▶ What the task asks: Word for word, print each line of the listing below; pictures stay out.

▶ Input for this task:
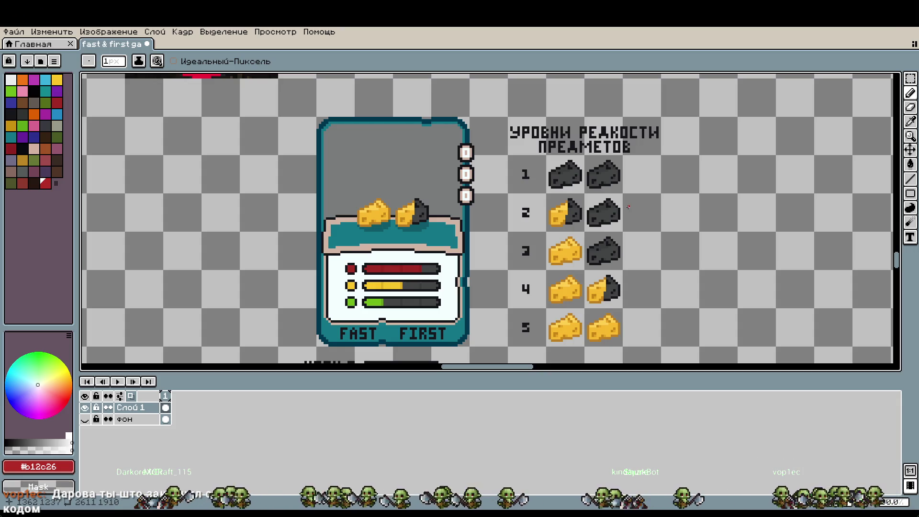
pyautogui.scroll(-3, 684, 204)
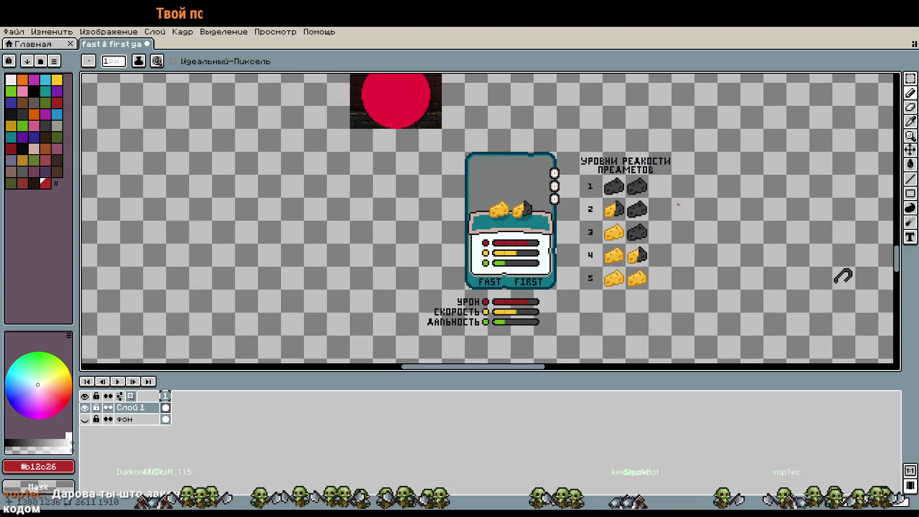
pyautogui.scroll(-4, 842, 276)
pyautogui.moveTo(690, 203); pyautogui.dragTo(656, 347)
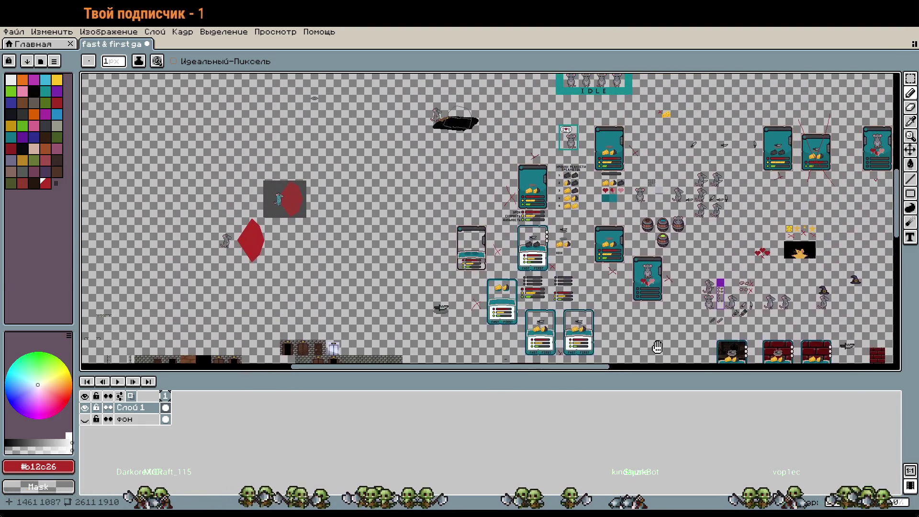
# - Bring the view back to the item-rarity card
pyautogui.scroll(-2, 490, 220)
pyautogui.moveTo(670, 297); pyautogui.dragTo(670, 206)
pyautogui.scroll(5, 565, 198)
pyautogui.scroll(2, 572, 200)
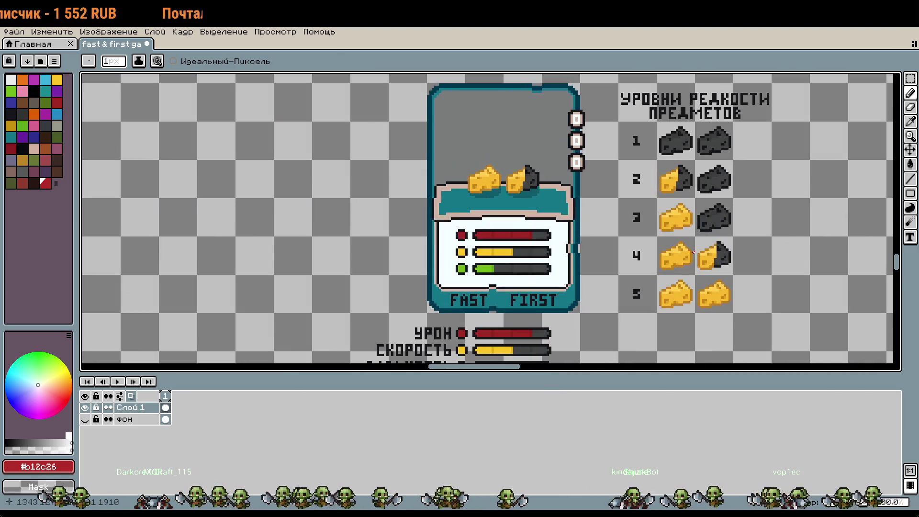
pyautogui.scroll(-1, 692, 252)
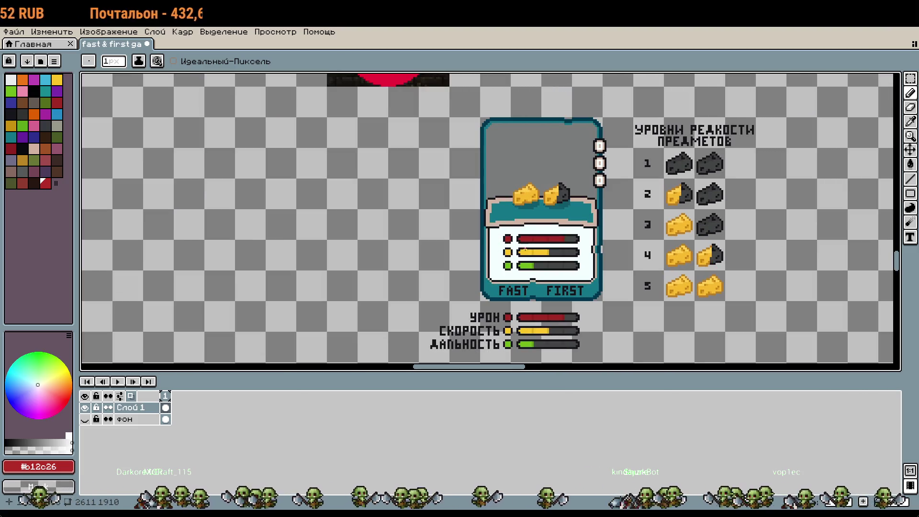
# - Draw and undo red loops around the card's stat panel and stat bars
pyautogui.moveTo(611, 239); pyautogui.dragTo(487, 261)
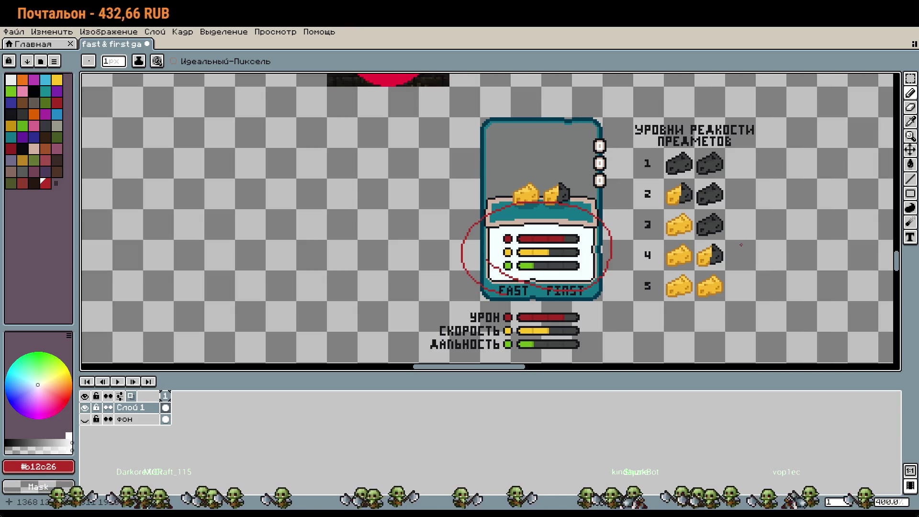
pyautogui.press('ctrl+z')
pyautogui.moveTo(428, 341); pyautogui.dragTo(550, 371)
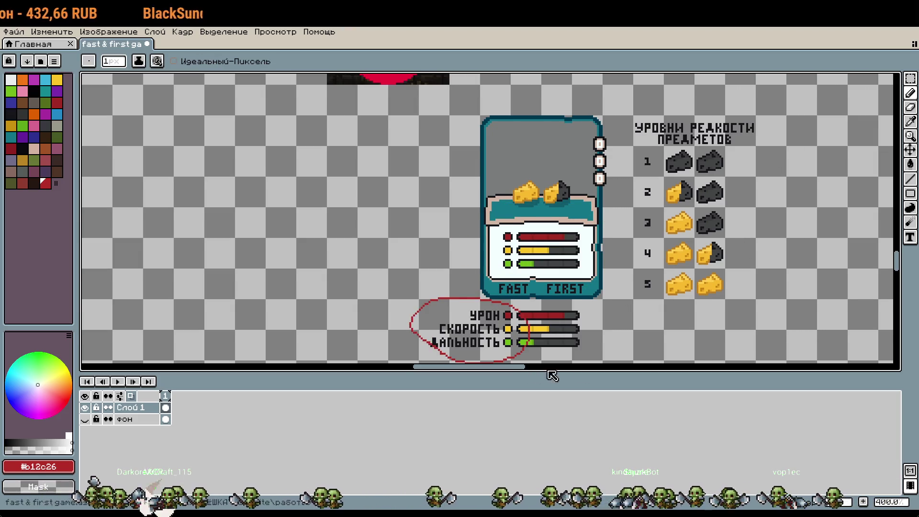
pyautogui.press('ctrl+z')
pyautogui.scroll(-3, 808, 259)
pyautogui.scroll(3, 620, 222)
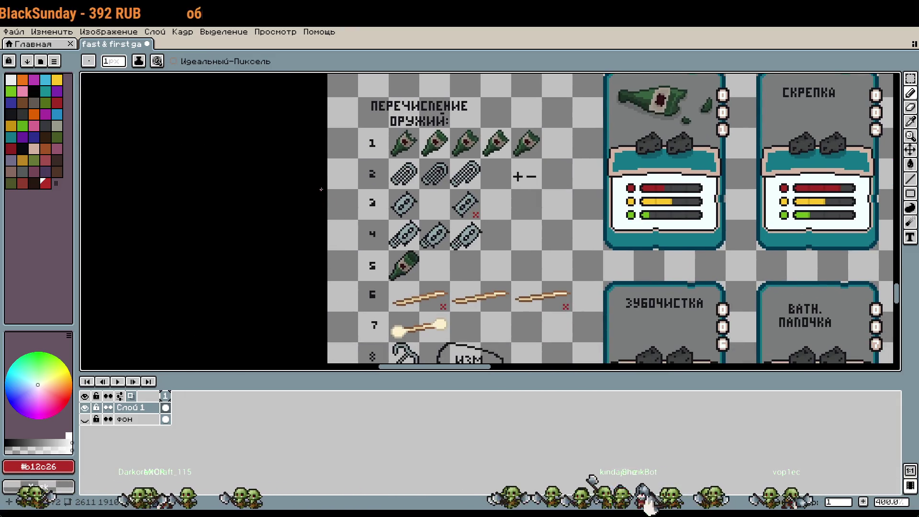
# - Zoom into the weapons list and draw, then undo, a red loop around row 2
pyautogui.scroll(2, 382, 182)
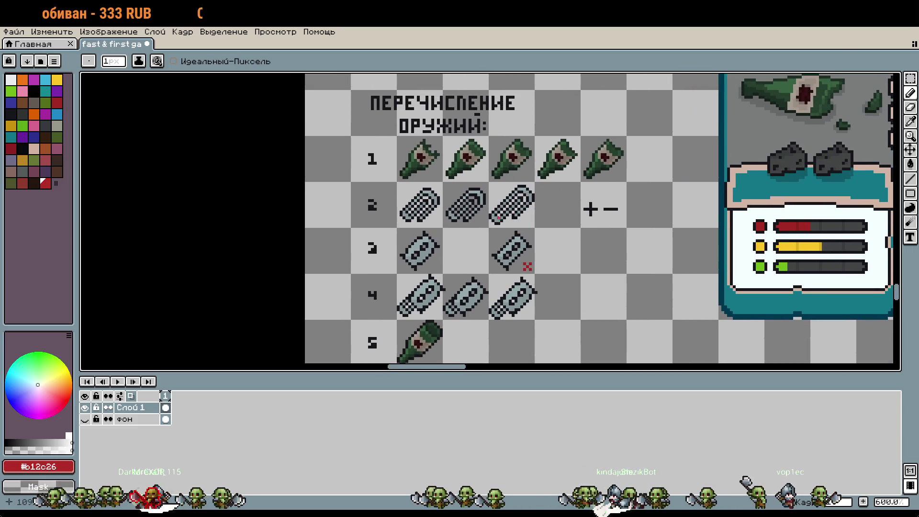
pyautogui.moveTo(506, 224)
pyautogui.mouseDown()
pyautogui.moveTo(455, 172)
pyautogui.moveTo(476, 218)
pyautogui.mouseUp()
pyautogui.press('ctrl+z')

▶ Output of the exercise:
pyautogui.scroll(-3, 684, 204)
pyautogui.scroll(-4, 842, 276)
pyautogui.moveTo(690, 203); pyautogui.dragTo(656, 347)
# - Bring the view back to the item-rarity card
pyautogui.scroll(-2, 490, 220)
pyautogui.moveTo(670, 297); pyautogui.dragTo(670, 206)
pyautogui.scroll(5, 565, 198)
pyautogui.scroll(2, 572, 200)
pyautogui.scroll(-1, 692, 252)
# - Draw and undo red loops around the card's stat panel and stat bars
pyautogui.moveTo(611, 239); pyautogui.dragTo(487, 261)
pyautogui.press('ctrl+z')
pyautogui.moveTo(428, 341); pyautogui.dragTo(550, 371)
pyautogui.press('ctrl+z')
pyautogui.scroll(-3, 808, 259)
pyautogui.scroll(3, 620, 222)
# - Zoom into the weapons list and draw, then undo, a red loop around row 2
pyautogui.scroll(2, 382, 182)
pyautogui.moveTo(506, 224)
pyautogui.mouseDown()
pyautogui.moveTo(455, 172)
pyautogui.moveTo(476, 218)
pyautogui.mouseUp()
pyautogui.press('ctrl+z')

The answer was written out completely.